# Thoughts and prayers for Pixie please



## Ninde'Gold (Oct 21, 2006)

Sending prayers for Pixie! I know how it feels now since I just took Tucker to be neutered LOL...

I hope she has a fast recovery


----------



## cubbysan (Mar 13, 2007)

Thoughts and prayers sent for Pixie. I am always a nervous wreck any time my pets have had to go under.


----------



## mainegirl (May 2, 2005)

prayers, thoughts and hugs going out.
beth, moose and angel


----------



## Denali and Gretzky's Mom (Jun 26, 2006)
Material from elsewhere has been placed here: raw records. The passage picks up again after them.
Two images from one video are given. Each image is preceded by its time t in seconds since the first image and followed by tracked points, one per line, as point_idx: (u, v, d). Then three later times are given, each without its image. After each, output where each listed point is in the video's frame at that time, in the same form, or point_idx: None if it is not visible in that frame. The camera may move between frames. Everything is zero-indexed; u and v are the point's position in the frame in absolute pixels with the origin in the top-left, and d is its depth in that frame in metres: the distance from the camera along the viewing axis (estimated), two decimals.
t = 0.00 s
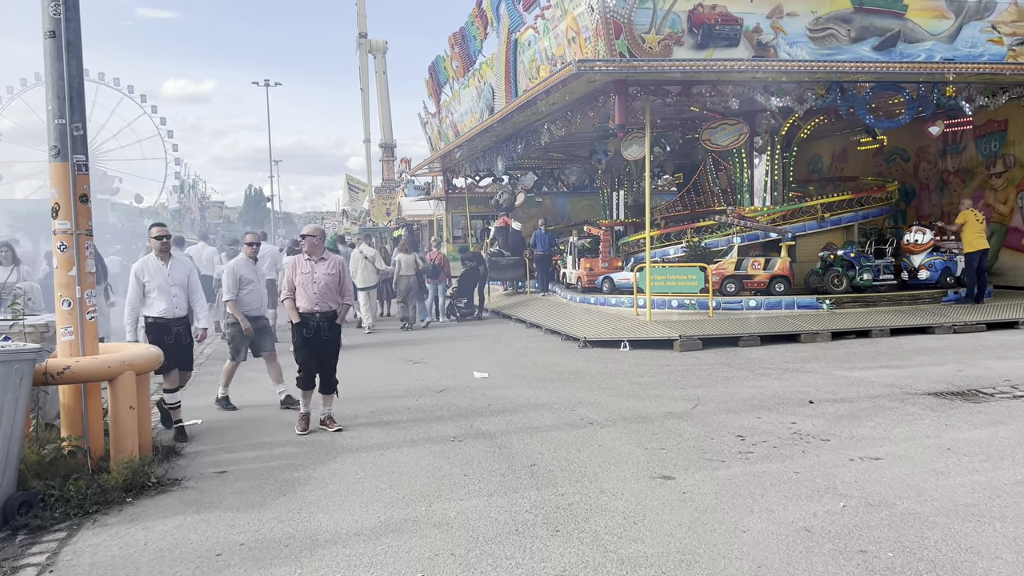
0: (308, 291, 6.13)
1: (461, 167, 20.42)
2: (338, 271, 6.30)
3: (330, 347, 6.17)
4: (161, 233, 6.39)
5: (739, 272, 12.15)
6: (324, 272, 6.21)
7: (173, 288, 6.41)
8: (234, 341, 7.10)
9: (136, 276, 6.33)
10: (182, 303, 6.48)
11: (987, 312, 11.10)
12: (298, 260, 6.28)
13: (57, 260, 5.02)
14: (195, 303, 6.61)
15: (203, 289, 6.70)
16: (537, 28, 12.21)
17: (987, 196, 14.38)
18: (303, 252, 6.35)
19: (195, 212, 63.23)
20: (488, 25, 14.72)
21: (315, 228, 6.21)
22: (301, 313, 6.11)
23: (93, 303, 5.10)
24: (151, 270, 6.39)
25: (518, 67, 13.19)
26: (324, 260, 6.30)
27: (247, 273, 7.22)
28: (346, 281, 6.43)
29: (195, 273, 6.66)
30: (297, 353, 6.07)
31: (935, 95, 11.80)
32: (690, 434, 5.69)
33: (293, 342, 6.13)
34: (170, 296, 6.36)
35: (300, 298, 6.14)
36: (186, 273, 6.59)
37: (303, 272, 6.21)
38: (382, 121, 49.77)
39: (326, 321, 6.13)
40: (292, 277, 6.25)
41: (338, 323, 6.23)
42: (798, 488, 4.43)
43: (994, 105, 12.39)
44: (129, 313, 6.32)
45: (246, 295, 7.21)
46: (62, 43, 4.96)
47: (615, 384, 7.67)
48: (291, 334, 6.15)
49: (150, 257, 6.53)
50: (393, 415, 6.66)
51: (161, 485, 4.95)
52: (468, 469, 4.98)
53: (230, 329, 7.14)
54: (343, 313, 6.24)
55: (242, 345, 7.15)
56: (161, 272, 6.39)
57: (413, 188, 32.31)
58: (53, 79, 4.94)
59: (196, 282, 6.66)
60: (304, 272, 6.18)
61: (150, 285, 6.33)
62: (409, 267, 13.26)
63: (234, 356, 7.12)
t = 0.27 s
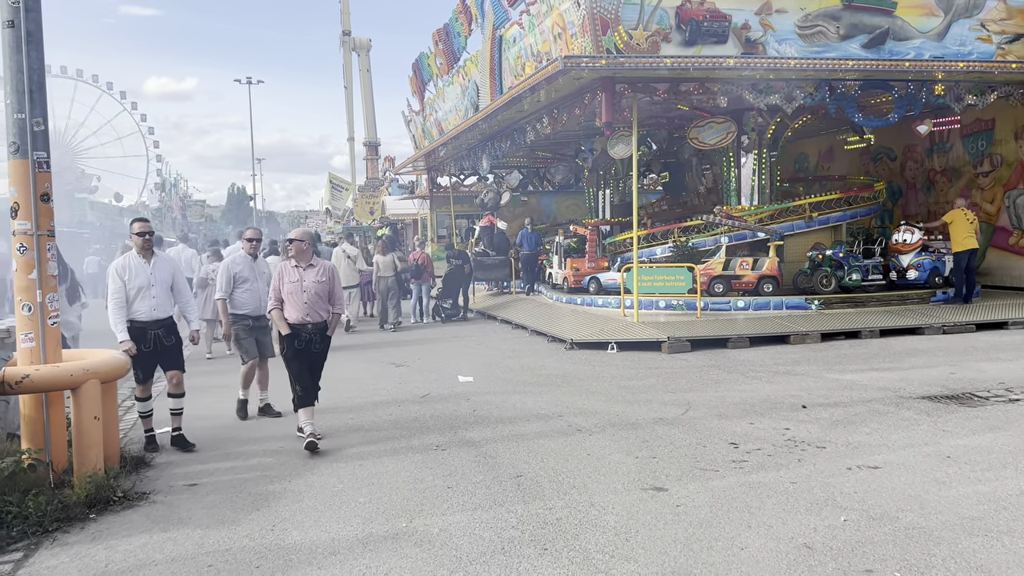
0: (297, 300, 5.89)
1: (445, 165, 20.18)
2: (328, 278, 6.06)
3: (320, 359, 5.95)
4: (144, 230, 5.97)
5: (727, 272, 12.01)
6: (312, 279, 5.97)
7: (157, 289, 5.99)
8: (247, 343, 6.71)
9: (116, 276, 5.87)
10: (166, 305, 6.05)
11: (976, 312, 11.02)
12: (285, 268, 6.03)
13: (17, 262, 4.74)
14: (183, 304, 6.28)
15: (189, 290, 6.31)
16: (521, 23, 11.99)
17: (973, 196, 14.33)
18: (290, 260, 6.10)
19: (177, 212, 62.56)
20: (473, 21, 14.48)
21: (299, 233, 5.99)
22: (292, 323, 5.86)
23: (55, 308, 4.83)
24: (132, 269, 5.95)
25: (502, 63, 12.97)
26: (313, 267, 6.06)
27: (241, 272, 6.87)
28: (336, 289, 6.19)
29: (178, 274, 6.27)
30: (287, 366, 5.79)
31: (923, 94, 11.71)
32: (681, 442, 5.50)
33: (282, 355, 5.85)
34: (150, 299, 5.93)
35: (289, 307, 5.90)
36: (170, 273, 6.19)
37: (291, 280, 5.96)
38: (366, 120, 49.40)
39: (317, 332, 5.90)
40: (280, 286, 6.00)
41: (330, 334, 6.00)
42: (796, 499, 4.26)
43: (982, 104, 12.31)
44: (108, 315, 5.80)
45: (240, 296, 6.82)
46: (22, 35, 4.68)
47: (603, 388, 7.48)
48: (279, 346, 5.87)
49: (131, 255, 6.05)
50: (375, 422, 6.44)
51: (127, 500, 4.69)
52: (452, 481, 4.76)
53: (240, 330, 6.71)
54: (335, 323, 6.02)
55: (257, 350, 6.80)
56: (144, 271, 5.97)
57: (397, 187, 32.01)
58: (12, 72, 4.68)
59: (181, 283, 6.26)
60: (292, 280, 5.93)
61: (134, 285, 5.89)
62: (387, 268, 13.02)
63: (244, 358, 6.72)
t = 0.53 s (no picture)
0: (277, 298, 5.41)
1: (427, 162, 19.90)
2: (308, 273, 5.60)
3: (304, 360, 5.47)
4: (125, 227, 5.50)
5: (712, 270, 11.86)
6: (292, 274, 5.50)
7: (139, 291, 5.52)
8: (236, 347, 6.34)
9: (94, 276, 5.40)
10: (149, 308, 5.58)
11: (962, 310, 10.93)
12: (262, 263, 5.52)
13: None
14: (167, 309, 5.76)
15: (173, 292, 5.83)
16: (503, 16, 11.75)
17: (957, 193, 14.27)
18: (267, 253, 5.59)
19: (156, 210, 61.76)
20: (454, 15, 14.23)
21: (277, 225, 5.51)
22: (269, 323, 5.37)
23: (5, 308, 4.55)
24: (111, 269, 5.50)
25: (484, 57, 12.72)
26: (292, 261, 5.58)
27: (224, 274, 6.44)
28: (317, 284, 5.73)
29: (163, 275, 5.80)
30: (266, 373, 5.32)
31: (908, 89, 11.60)
32: (668, 444, 5.30)
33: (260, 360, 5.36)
34: (128, 301, 5.46)
35: (269, 305, 5.41)
36: (153, 274, 5.72)
37: (268, 276, 5.47)
38: (348, 118, 48.98)
39: (298, 331, 5.40)
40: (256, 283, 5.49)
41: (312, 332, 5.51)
42: (788, 506, 4.06)
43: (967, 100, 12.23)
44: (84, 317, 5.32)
45: (223, 300, 6.42)
46: None
47: (587, 389, 7.27)
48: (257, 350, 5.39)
49: (110, 253, 5.58)
50: (350, 425, 6.18)
51: (83, 511, 4.42)
52: (429, 487, 4.53)
53: (229, 333, 6.33)
54: (317, 322, 5.54)
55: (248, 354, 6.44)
56: (124, 271, 5.51)
57: (378, 184, 31.68)
58: None
59: (166, 285, 5.79)
60: (269, 276, 5.45)
61: (113, 286, 5.43)
62: (362, 266, 12.78)
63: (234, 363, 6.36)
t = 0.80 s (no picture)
0: (253, 305, 4.94)
1: (404, 160, 19.60)
2: (285, 280, 5.12)
3: (282, 370, 4.96)
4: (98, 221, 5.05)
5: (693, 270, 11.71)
6: (269, 281, 5.04)
7: (111, 292, 5.04)
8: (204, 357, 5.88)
9: (61, 276, 4.94)
10: (123, 311, 5.09)
11: (944, 310, 10.85)
12: (236, 264, 5.01)
13: None
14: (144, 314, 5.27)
15: (151, 293, 5.34)
16: (480, 11, 11.49)
17: (937, 193, 14.22)
18: (243, 253, 5.07)
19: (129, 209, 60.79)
20: (430, 10, 13.96)
21: (258, 225, 4.97)
22: (239, 333, 4.91)
23: None
24: (80, 268, 5.02)
25: (461, 53, 12.46)
26: (269, 265, 5.09)
27: (202, 275, 6.07)
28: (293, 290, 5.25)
29: (139, 275, 5.31)
30: (237, 387, 4.91)
31: (890, 88, 11.50)
32: (651, 456, 5.08)
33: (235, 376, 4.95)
34: (102, 304, 4.99)
35: (243, 312, 4.93)
36: (129, 274, 5.23)
37: (243, 281, 4.97)
38: (325, 116, 48.46)
39: (271, 341, 4.93)
40: (228, 286, 4.97)
41: (288, 343, 5.04)
42: (778, 523, 3.86)
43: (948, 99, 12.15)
44: (50, 320, 4.86)
45: (202, 302, 6.05)
46: None
47: (567, 395, 7.04)
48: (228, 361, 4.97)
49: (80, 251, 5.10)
50: (320, 436, 5.90)
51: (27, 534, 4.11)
52: (400, 505, 4.28)
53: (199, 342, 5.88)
54: (293, 332, 5.08)
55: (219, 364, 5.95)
56: (95, 271, 5.03)
57: (355, 184, 31.30)
58: None
59: (142, 286, 5.29)
60: (246, 281, 4.96)
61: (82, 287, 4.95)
62: (335, 266, 12.49)
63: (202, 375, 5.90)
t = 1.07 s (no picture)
0: (239, 310, 4.41)
1: (377, 157, 19.28)
2: (274, 282, 4.60)
3: (270, 382, 4.42)
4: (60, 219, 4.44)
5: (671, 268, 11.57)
6: (257, 282, 4.50)
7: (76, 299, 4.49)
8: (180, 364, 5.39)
9: (19, 283, 4.42)
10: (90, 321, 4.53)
11: (922, 308, 10.81)
12: (221, 262, 4.45)
13: None
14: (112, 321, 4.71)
15: (121, 299, 4.75)
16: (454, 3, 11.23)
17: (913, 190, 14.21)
18: (228, 250, 4.52)
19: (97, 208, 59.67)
20: (402, 3, 13.67)
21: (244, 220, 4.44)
22: (222, 341, 4.36)
23: None
24: (40, 272, 4.46)
25: (434, 47, 12.18)
26: (257, 265, 4.55)
27: (182, 276, 5.58)
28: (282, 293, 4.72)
29: (107, 279, 4.72)
30: (217, 399, 4.43)
31: (867, 84, 11.42)
32: (633, 460, 4.88)
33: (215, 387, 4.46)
34: (66, 312, 4.43)
35: (228, 317, 4.39)
36: (95, 279, 4.65)
37: (228, 282, 4.43)
38: (298, 113, 47.89)
39: (258, 350, 4.40)
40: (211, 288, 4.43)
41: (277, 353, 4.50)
42: (767, 532, 3.67)
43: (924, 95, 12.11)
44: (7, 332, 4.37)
45: (181, 305, 5.56)
46: None
47: (545, 396, 6.83)
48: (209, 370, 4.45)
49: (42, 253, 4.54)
50: (287, 442, 5.63)
51: None
52: (370, 517, 4.05)
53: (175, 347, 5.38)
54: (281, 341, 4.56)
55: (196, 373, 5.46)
56: (57, 276, 4.48)
57: (328, 181, 30.88)
58: None
59: (110, 292, 4.71)
60: (231, 281, 4.43)
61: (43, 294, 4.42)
62: (304, 264, 12.24)
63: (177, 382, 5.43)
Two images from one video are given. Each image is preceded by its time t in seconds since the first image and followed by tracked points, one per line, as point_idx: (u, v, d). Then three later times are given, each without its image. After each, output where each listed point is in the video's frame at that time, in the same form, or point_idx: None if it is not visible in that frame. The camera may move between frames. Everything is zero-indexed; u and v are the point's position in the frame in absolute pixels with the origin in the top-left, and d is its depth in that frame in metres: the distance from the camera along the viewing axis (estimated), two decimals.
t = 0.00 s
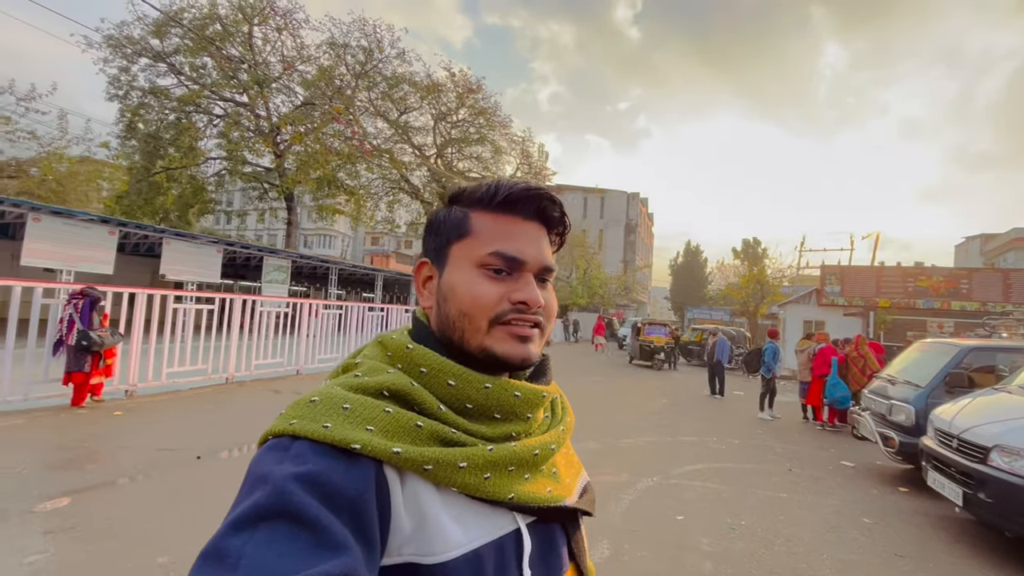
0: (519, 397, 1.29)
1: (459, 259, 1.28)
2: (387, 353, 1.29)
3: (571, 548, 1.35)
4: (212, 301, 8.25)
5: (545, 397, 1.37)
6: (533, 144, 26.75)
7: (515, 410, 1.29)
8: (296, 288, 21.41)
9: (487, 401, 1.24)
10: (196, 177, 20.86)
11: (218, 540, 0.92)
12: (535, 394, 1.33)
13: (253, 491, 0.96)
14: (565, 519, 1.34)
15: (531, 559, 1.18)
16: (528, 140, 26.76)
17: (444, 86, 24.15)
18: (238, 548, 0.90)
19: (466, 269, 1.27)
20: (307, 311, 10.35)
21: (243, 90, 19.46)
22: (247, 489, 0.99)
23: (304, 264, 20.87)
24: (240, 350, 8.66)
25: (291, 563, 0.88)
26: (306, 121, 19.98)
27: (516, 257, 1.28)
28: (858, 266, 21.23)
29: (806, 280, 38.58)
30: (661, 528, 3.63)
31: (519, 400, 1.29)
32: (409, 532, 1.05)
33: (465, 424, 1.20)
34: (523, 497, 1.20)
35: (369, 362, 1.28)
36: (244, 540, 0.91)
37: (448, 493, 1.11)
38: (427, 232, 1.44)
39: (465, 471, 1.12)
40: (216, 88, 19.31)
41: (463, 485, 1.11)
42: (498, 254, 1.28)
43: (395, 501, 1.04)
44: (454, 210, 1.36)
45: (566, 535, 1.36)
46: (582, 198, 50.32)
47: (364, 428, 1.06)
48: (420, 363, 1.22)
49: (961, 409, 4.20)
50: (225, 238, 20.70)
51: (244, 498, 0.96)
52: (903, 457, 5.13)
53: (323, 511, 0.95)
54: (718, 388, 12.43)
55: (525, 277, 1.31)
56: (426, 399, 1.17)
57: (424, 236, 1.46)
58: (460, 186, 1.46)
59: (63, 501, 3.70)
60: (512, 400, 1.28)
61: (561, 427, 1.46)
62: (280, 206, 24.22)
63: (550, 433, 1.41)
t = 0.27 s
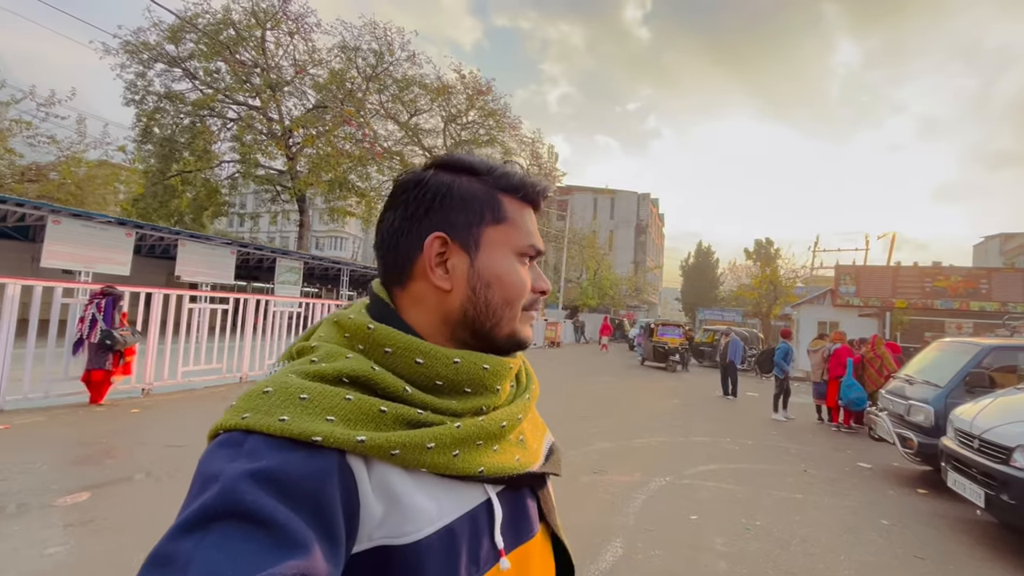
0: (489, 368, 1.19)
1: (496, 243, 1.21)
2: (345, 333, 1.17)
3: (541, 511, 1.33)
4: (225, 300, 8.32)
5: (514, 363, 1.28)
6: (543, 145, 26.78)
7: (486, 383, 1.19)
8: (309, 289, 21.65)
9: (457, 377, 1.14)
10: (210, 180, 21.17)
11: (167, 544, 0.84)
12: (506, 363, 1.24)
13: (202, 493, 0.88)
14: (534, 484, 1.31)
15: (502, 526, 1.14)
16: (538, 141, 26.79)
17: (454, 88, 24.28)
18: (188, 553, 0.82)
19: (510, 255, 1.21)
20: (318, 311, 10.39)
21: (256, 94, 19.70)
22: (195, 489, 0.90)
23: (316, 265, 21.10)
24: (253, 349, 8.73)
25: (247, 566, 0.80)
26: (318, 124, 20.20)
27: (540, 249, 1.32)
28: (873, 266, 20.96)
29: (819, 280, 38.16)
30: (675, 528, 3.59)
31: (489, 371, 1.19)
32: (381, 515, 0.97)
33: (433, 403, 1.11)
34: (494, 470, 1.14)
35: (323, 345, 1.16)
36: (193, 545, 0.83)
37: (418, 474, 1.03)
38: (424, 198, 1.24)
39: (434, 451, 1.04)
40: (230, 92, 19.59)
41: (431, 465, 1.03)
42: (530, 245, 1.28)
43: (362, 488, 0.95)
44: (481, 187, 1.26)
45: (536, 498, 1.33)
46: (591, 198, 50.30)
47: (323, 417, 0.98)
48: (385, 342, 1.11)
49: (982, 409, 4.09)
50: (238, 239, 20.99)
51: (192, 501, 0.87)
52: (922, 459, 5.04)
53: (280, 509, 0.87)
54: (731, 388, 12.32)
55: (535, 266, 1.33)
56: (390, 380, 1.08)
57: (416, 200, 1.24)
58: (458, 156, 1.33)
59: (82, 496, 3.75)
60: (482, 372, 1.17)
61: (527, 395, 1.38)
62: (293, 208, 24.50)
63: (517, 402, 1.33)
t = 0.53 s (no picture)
0: (481, 352, 1.18)
1: (479, 225, 1.20)
2: (334, 320, 1.16)
3: (535, 488, 1.35)
4: (232, 301, 8.36)
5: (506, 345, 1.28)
6: (547, 146, 26.83)
7: (479, 366, 1.19)
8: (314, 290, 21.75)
9: (450, 361, 1.14)
10: (216, 183, 21.31)
11: (165, 533, 0.85)
12: (499, 345, 1.24)
13: (198, 482, 0.88)
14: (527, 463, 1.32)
15: (500, 504, 1.15)
16: (542, 142, 26.85)
17: (458, 90, 24.39)
18: (186, 541, 0.83)
19: (492, 237, 1.21)
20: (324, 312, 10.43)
21: (262, 96, 19.81)
22: (191, 480, 0.90)
23: (322, 267, 21.18)
24: (260, 349, 8.77)
25: (247, 553, 0.81)
26: (323, 125, 20.29)
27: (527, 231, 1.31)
28: (879, 266, 20.85)
29: (826, 280, 37.99)
30: (683, 527, 3.59)
31: (482, 355, 1.18)
32: (381, 499, 0.97)
33: (427, 388, 1.10)
34: (489, 450, 1.14)
35: (314, 333, 1.15)
36: (190, 533, 0.83)
37: (414, 456, 1.04)
38: (406, 180, 1.23)
39: (430, 435, 1.04)
40: (236, 95, 19.72)
41: (426, 448, 1.03)
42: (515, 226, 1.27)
43: (360, 475, 0.95)
44: (463, 166, 1.25)
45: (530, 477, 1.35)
46: (596, 200, 50.33)
47: (318, 405, 0.97)
48: (376, 329, 1.10)
49: (993, 409, 4.05)
50: (244, 241, 21.10)
51: (189, 490, 0.88)
52: (931, 459, 5.00)
53: (276, 496, 0.87)
54: (737, 389, 12.27)
55: (522, 246, 1.34)
56: (383, 366, 1.07)
57: (396, 182, 1.23)
58: (439, 135, 1.30)
59: (93, 494, 3.78)
60: (474, 355, 1.17)
61: (519, 376, 1.38)
62: (298, 210, 24.62)
63: (509, 384, 1.33)
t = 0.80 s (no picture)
0: (491, 356, 1.16)
1: (471, 221, 1.18)
2: (343, 323, 1.14)
3: (547, 491, 1.33)
4: (230, 302, 8.32)
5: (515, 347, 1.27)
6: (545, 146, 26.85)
7: (490, 370, 1.17)
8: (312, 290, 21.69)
9: (459, 364, 1.12)
10: (213, 183, 21.23)
11: (173, 543, 0.84)
12: (508, 348, 1.23)
13: (207, 489, 0.87)
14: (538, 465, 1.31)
15: (511, 509, 1.14)
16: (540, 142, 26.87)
17: (455, 90, 24.39)
18: (194, 551, 0.82)
19: (484, 231, 1.17)
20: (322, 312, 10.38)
21: (259, 96, 19.73)
22: (199, 488, 0.90)
23: (319, 267, 21.12)
24: (257, 350, 8.73)
25: (256, 565, 0.79)
26: (320, 125, 20.24)
27: (524, 220, 1.26)
28: (877, 266, 20.90)
29: (823, 280, 38.09)
30: (685, 527, 3.57)
31: (492, 358, 1.17)
32: (393, 506, 0.95)
33: (437, 392, 1.09)
34: (500, 454, 1.12)
35: (322, 336, 1.14)
36: (198, 543, 0.82)
37: (425, 463, 1.02)
38: (394, 180, 1.22)
39: (441, 441, 1.02)
40: (233, 95, 19.65)
41: (438, 454, 1.02)
42: (509, 217, 1.23)
43: (372, 483, 0.94)
44: (451, 162, 1.22)
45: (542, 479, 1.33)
46: (593, 200, 50.40)
47: (327, 413, 0.95)
48: (385, 334, 1.09)
49: (996, 408, 4.03)
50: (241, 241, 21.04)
51: (197, 499, 0.87)
52: (931, 458, 5.00)
53: (286, 505, 0.85)
54: (736, 389, 12.28)
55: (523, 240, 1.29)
56: (394, 372, 1.06)
57: (386, 183, 1.22)
58: (426, 130, 1.28)
59: (89, 496, 3.74)
60: (485, 360, 1.15)
61: (528, 378, 1.36)
62: (295, 210, 24.57)
63: (518, 385, 1.31)
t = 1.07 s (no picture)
0: (500, 361, 1.23)
1: (411, 226, 1.20)
2: (356, 320, 1.19)
3: (552, 503, 1.38)
4: (218, 302, 8.20)
5: (525, 357, 1.33)
6: (536, 146, 26.87)
7: (497, 375, 1.24)
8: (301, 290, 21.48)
9: (468, 368, 1.18)
10: (200, 182, 20.95)
11: (186, 531, 0.86)
12: (516, 355, 1.28)
13: (219, 479, 0.90)
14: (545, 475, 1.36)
15: (516, 516, 1.18)
16: (531, 141, 26.89)
17: (446, 89, 24.33)
18: (207, 539, 0.85)
19: (418, 236, 1.18)
20: (312, 313, 10.27)
21: (247, 94, 19.51)
22: (212, 477, 0.92)
23: (308, 267, 20.93)
24: (246, 351, 8.63)
25: (267, 555, 0.83)
26: (310, 124, 20.07)
27: (470, 217, 1.19)
28: (864, 265, 21.14)
29: (811, 279, 38.45)
30: (677, 526, 3.58)
31: (501, 363, 1.23)
32: (398, 505, 0.99)
33: (446, 394, 1.14)
34: (506, 461, 1.17)
35: (337, 333, 1.19)
36: (211, 532, 0.85)
37: (432, 464, 1.06)
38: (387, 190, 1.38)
39: (449, 443, 1.06)
40: (221, 93, 19.41)
41: (448, 455, 1.06)
42: (447, 217, 1.19)
43: (379, 478, 0.98)
44: (405, 168, 1.26)
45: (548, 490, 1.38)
46: (585, 200, 50.56)
47: (339, 406, 1.00)
48: (397, 333, 1.14)
49: (981, 405, 4.08)
50: (230, 241, 20.79)
51: (210, 487, 0.89)
52: (919, 455, 5.05)
53: (297, 497, 0.89)
54: (726, 388, 12.36)
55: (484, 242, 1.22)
56: (406, 371, 1.10)
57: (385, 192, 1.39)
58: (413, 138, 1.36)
59: (72, 501, 3.67)
60: (493, 364, 1.22)
61: (539, 386, 1.42)
62: (284, 209, 24.33)
63: (528, 394, 1.37)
Lots of good thoughts going your way! I hope Pixie has a speedy recovery!


----------



## KatzNK9 (Feb 27, 2007)

I hope Pixie has a smooth procedure & a very speedy recovery. Wishing her all the very best.


----------



## sharlin (Feb 26, 2007)

Prayers & Good Thoughts coming your way from NorCal Pack.


----------



## BeauShel (May 20, 2007)

Prayers and paw crossing for little Pixie. hopefully she will be back home soon with you.


----------



## justmejanis (Feb 25, 2007)

Sending lots of happy thoughts out to Miss Pixie!!


----------



## Dslats (Mar 1, 2007)

SENDING GOOD THOUGHTS & PRAYERS YOUR WAY FOR PIXIE!! :bigangel:

DEBBIE & MASON


----------



## Jen (Jun 2, 2007)

thanks everyone!
Pixie came through with flying colours. She was really dopey when I picked her up but happy to see me.
She was really cuddly the first night and non stop purring!! 
Now, she is back to her normal self.
thanks again !


----------



## Ninde'Gold (Oct 21, 2006)

Glad to hear everything went great


----------



## Lego&Jacub (Jul 18, 2006)

I just saw this post. I'm glad to hear that your little girl did so well, and is happy and purry =)


----------